I think you underestimate the "without breaking backwards compatibility" part of this.
XHTML2 was pretty much designed to not work with any existing web infrastructure (either existing content or existing browsers). If you think a parallel web built from the ground up is the way to go, feel free to work on it, but the network effects involved make it a pretty risky prospect.
Of course the new benchmark still does things like "run this test for 100ms, take the number of runs, multiply by some magic number (different for each test), then add up all the results and declare it the total score". Which means that while the individual test results might mean something the total score doesn't, much. It's possible to be fast on one thing, really slow on everything else, and trivially win on total score, since it's a straight sum.
Ah, interesting.

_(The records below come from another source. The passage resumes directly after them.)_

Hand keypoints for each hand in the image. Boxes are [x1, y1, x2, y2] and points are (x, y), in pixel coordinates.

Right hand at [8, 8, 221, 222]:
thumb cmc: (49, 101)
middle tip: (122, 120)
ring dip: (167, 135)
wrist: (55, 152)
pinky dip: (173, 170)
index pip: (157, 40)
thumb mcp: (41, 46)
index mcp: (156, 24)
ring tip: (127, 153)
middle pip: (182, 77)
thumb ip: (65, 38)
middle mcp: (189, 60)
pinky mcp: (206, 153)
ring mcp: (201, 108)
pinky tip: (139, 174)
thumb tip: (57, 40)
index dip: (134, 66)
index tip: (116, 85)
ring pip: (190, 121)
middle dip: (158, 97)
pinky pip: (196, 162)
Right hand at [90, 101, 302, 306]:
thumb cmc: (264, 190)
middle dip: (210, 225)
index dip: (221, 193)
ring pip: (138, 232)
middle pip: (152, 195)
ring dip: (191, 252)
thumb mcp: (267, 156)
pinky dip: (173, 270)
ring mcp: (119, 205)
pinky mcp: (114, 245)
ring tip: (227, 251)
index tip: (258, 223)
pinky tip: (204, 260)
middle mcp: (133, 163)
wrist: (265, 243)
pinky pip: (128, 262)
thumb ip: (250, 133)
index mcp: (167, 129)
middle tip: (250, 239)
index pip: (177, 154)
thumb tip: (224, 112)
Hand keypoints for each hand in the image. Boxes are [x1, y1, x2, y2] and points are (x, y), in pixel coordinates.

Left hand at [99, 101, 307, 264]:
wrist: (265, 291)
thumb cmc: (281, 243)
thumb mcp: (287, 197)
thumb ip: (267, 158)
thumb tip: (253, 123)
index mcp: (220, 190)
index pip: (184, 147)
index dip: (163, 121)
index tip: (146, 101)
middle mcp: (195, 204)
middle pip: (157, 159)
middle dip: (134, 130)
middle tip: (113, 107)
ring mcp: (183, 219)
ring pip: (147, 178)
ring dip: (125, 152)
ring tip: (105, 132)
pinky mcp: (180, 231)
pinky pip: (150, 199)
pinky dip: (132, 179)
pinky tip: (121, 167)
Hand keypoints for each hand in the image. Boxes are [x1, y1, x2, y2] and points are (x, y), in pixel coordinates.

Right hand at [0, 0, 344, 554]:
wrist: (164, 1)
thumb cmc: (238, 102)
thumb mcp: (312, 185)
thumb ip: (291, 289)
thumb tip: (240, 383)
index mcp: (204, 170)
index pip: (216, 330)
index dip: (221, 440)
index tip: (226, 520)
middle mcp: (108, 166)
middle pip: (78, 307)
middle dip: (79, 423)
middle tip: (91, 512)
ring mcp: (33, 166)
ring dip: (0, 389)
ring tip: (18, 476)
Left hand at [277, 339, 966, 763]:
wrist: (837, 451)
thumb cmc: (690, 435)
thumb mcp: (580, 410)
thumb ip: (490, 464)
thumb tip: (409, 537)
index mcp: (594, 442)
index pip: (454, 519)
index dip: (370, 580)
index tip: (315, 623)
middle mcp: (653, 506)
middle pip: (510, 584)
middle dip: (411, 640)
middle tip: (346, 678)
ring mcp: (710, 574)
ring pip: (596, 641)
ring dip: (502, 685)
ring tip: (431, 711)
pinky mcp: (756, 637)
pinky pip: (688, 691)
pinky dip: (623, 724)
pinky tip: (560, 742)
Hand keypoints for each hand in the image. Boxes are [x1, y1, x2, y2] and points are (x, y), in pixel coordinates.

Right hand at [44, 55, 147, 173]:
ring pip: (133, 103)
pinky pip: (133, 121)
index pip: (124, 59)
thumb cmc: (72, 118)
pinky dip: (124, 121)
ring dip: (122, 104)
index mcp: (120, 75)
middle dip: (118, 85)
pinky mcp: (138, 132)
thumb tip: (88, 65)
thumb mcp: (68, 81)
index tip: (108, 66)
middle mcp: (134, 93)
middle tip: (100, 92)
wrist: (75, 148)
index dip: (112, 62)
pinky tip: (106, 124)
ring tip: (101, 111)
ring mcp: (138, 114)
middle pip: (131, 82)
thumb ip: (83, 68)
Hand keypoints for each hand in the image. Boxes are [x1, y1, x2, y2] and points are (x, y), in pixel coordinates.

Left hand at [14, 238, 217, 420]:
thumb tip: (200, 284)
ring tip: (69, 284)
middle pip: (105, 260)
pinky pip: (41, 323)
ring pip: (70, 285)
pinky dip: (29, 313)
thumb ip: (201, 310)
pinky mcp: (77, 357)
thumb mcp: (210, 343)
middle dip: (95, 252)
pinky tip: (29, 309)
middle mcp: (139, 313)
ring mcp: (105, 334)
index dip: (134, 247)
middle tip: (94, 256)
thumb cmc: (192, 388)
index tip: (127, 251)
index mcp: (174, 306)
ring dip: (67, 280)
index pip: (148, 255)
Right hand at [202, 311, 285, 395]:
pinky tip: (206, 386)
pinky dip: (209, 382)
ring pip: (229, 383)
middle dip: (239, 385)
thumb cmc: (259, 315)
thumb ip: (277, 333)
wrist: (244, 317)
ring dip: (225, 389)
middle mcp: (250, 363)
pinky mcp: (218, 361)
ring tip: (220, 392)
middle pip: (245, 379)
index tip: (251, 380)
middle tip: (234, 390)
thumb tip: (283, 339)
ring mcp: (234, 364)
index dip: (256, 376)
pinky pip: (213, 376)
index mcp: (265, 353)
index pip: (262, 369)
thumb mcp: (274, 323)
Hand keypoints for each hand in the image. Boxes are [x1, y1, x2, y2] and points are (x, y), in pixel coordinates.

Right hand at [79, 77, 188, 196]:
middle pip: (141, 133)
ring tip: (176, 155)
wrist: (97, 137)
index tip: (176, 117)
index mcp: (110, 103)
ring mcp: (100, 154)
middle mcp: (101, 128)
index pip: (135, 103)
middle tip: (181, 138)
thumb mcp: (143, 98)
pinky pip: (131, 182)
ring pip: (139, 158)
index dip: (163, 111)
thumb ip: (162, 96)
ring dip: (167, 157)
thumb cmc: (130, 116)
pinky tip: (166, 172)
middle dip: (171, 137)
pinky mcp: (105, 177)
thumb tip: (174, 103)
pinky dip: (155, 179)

The source has actually changed significantly from the last time I looked at this. Or the article author is on crack about what benchmark it is.

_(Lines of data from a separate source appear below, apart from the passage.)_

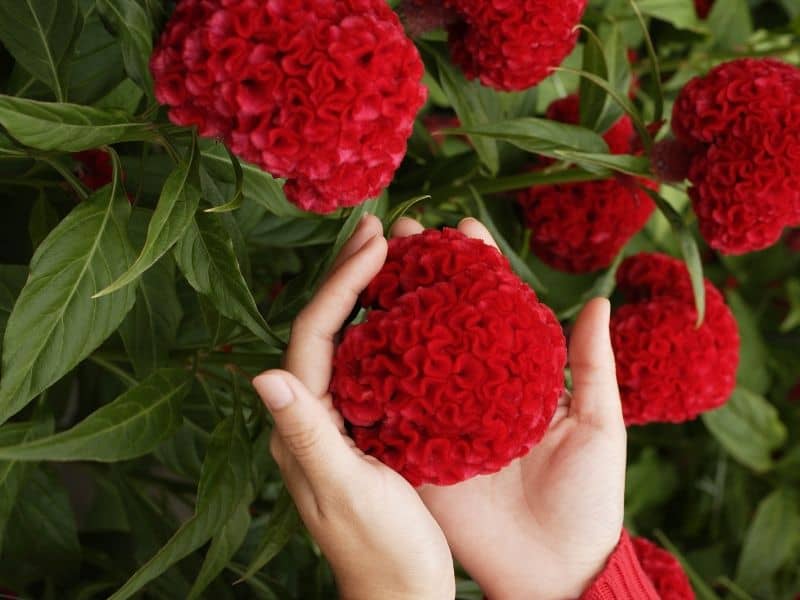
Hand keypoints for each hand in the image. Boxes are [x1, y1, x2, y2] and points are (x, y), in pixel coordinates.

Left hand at [252, 215, 454, 599]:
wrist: (402, 595)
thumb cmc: (381, 552)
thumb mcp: (346, 493)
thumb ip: (307, 435)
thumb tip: (263, 374)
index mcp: (304, 422)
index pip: (314, 334)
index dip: (341, 282)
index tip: (376, 241)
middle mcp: (315, 413)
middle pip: (327, 327)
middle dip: (349, 273)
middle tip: (378, 226)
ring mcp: (343, 420)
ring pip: (352, 340)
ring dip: (369, 294)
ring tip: (395, 253)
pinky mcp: (371, 429)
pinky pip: (376, 364)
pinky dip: (392, 329)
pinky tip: (415, 313)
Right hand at [392, 217, 625, 599]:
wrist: (555, 570)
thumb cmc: (587, 499)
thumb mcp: (598, 426)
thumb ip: (594, 366)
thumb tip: (598, 300)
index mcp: (513, 378)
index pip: (490, 308)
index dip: (476, 265)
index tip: (461, 225)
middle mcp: (469, 389)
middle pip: (439, 318)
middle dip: (421, 272)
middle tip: (403, 230)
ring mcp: (438, 417)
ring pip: (408, 351)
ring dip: (389, 306)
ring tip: (372, 263)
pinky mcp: (415, 449)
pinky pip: (389, 405)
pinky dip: (371, 369)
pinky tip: (355, 331)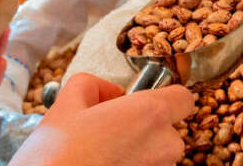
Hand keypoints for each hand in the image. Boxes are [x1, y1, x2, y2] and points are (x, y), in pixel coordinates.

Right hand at [10, 74, 192, 165]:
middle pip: (170, 132)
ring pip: (158, 157)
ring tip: (104, 154)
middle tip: (113, 132)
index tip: (146, 104)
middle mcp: (164, 145)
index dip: (167, 98)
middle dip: (147, 131)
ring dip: (139, 153)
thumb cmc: (57, 152)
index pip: (184, 99)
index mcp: (151, 113)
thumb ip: (95, 85)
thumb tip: (109, 94)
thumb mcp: (69, 100)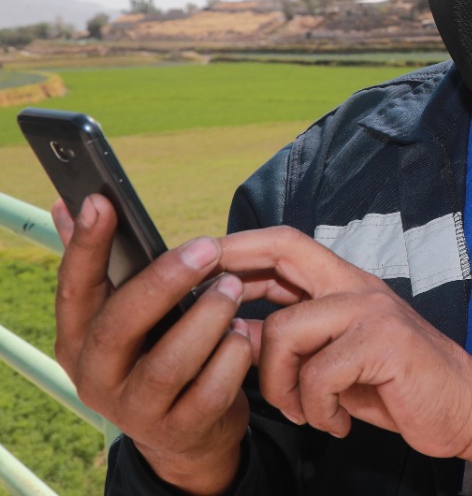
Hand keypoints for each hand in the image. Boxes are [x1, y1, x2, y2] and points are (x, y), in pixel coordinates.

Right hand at [52, 195, 251, 495]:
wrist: (186, 429)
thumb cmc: (156, 350)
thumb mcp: (125, 312)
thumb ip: (102, 263)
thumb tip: (68, 202)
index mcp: (78, 339)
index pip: (73, 288)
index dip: (85, 245)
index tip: (102, 200)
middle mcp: (95, 377)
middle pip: (119, 326)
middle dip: (164, 282)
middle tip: (208, 249)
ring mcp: (135, 410)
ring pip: (168, 364)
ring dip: (206, 320)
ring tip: (233, 289)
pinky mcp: (180, 430)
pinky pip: (209, 392)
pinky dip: (231, 359)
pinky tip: (245, 334)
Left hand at [218, 227, 471, 476]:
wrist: (465, 409)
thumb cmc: (399, 387)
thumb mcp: (336, 363)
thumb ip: (295, 343)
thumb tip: (235, 330)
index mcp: (346, 286)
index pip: (286, 246)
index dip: (239, 248)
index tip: (197, 264)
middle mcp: (358, 287)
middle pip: (284, 254)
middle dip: (233, 273)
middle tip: (206, 313)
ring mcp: (372, 310)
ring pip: (284, 332)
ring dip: (278, 386)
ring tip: (304, 412)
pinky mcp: (385, 342)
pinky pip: (318, 375)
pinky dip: (317, 410)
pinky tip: (337, 423)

I assume they ran http://jsbenchmark.celtickane.com/Run.aspx which actually looks like a legitimate benchmark. Celtic Kane used to push a dom/css/etc benchmark which basically did things like "measure speed of CSS animation" by setting style.x and style.y and the like.
> I can't help to find the testing biased.
It's not biased. Just incompetent. You can tell by the fact that they think the JSBenchmark numbers actually mean anything (which implies they've never read the source for that benchmark), for example.
Did you look at the "Mozilla" benchmark? It's basically V8 + Sunspider + some other stuff. Very heavily weighted towards the V8 + Sunspider scores. So that number is basically just the average of the Sunspider and V8 numbers.
And the Opera number there is due to the fact that the tester stopped and restarted the test, which resets the timers involved... Over here Opera does well on that test, but nowhere close to that far ahead of the others.
In all, this is about par for the course for benchmarking articles out there: someone who doesn't understand the (not particularly good and hard to use well) tools misusing them badly, then reporting the results.
Turns out, there are no good independent benchmarks, because writing a decent browser benchmark is _hard_. The two sets of independent tests actually used in the article are broken beyond belief (don't measure what they think they're measuring, are easily gamed, etc).
In practice, even the dependent benchmarks aren't very good (Dromaeo measures its harness overhead more than anything else in a lot of cases, V8 tests are designed around the V8 engine, Sunspider has known bugs that cause some tests to produce random results and cause others to do different amounts of work in different browsers, that sort of thing). But they're somewhat better than the independent ones....
Might help if the "real OSes" provided more useful 3d apis to build on instead of having to do things from scratch, no? ;)
> And the naive solution to a shuffling an array is similar to bubblesort, traverse through
> the array and generate a random number up to array size to swap the element with.
While this is not in fact perfectly random (the right way would be to generate a number up to remaining elements, then add the offset), it's a lot more random than what Microsoft did here. Did you read the article?
Note that the article author is 40 years old. Dunno whether you consider that "young".
> given the size/age/complexity of the Firefox codebase compared to Chrome
The Firefox codebase was comparable to the Chrome one or smaller, last I checked. Age is an interesting question and hard to measure as parts of a codebase get rewritten. Complexity... a tossup.
Seriously, take a look at both carefully instead of just reading the hype.